◆ Task objective
Copy precisely the first line of the material below and every later line, stopping with the line that contains "For every layout".

------

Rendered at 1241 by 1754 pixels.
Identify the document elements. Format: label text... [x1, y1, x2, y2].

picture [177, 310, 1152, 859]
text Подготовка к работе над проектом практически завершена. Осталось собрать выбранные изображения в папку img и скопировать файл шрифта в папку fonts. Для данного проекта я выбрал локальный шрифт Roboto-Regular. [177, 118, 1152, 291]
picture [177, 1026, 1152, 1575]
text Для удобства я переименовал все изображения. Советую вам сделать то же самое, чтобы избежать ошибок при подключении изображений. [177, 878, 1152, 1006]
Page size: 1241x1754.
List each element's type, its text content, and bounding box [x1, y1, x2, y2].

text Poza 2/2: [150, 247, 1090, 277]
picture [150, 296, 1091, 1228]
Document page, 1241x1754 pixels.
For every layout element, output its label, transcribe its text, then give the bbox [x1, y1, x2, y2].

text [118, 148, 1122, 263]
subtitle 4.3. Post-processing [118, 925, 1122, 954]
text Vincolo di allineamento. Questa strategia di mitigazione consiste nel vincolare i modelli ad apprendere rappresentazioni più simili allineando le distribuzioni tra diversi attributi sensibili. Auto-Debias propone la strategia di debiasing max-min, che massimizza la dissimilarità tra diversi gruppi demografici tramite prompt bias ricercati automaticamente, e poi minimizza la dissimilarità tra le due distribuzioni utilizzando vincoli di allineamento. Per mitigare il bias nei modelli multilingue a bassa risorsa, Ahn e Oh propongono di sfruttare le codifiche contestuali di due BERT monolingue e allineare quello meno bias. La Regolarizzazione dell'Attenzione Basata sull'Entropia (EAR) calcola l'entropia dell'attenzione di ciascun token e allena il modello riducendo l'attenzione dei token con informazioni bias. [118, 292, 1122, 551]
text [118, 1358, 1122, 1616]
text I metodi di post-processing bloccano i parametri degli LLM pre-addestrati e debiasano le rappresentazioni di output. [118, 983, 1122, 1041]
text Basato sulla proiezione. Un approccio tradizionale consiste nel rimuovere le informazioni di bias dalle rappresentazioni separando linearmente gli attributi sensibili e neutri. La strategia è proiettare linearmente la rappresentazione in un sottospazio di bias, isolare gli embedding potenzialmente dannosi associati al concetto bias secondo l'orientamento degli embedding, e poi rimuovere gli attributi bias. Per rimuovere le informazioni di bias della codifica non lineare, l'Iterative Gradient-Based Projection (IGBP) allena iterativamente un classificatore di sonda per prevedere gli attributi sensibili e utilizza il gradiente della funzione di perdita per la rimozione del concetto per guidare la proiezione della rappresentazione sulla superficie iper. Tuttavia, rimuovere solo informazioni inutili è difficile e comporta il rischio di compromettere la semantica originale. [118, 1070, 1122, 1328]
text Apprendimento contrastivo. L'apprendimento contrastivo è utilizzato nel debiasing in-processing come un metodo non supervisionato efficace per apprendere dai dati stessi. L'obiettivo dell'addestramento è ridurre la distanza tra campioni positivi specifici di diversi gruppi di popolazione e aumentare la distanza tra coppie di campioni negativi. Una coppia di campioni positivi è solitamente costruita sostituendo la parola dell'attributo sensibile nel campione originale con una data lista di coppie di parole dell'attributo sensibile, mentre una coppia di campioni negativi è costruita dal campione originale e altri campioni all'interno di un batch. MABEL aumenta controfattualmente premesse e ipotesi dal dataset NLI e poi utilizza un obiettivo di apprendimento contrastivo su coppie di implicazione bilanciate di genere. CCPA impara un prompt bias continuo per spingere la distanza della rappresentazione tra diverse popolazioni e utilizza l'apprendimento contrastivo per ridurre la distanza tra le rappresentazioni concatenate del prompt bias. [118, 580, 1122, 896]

------

◆ Written reply
Rendered at 1241 by 1754 pixels.
Identify the document elements. Format: label text... [x1, y1, x2, y2].

picture [177, 310, 1152, 859]
text Подготовка к работе над проектом практически завершена. Осталось собрать выбранные изображения в папку img и скопировать файл шрифта в папку fonts. Для данного проекта я выбрал локальный шрифт Roboto-Regular. [177, 118, 1152, 291]
picture [177, 1026, 1152, 1575]
text Для удобства я переименовал все изображения. Советую вам сделать то же самое, чтобы избежать ошибок при подключении изображений. [177, 878, 1152, 1006]
Page size: 1241x1754.
List each element's type, its text content, and bounding box [x1, y1, x2, y2].

text Poza 2/2: [150, 247, 1090, 277]
picture [150, 296, 1091, 1228]
Document page, 1241x1754 pixels.
For every layout element, output its label, transcribe its text, then give the bbox [x1, y1, x2, y2].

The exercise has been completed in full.